TASK DETAILS — Transcribe the data exactly. Pictures stay out.

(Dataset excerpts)
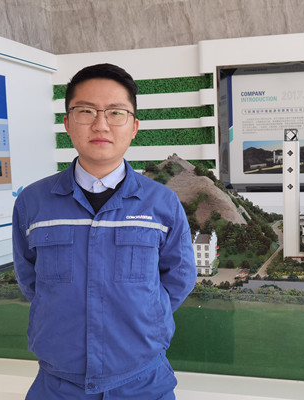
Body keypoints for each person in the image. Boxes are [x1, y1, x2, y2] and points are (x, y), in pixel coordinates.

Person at [12, 63, 197, 399]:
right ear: (67, 123)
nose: (100, 124)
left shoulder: (162, 203)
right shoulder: (33, 202)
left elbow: (179, 277)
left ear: (134, 126)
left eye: (115, 112)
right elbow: (30, 280)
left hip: (143, 382)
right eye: (86, 111)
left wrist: (145, 316)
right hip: (58, 385)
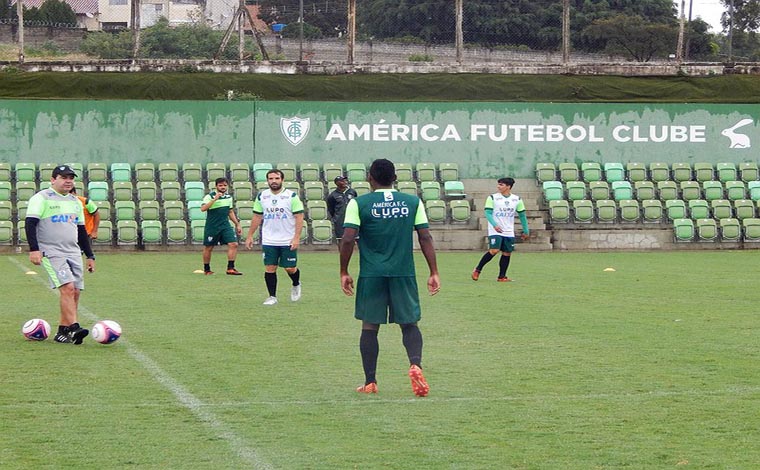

SOLUTION TO THIS EXERCISE —
Body keypoints for each person in the image. Boxes are [x1, y1, x2, y2] and points are (x, y), in pixel coordinates.

Person at [12, 63, 197, 399]:
right ear: (67, 123)
nose: (100, 124)
left shoulder: (162, 203)
right shoulder: (33, 202)
left elbow: (179, 277)
left ear: (134, 126)
left eye: (115, 112)
right elbow: (30, 280)
left hip: (143, 382)
right eye: (86, 111)
left wrist: (145, 316)
right hip: (58, 385)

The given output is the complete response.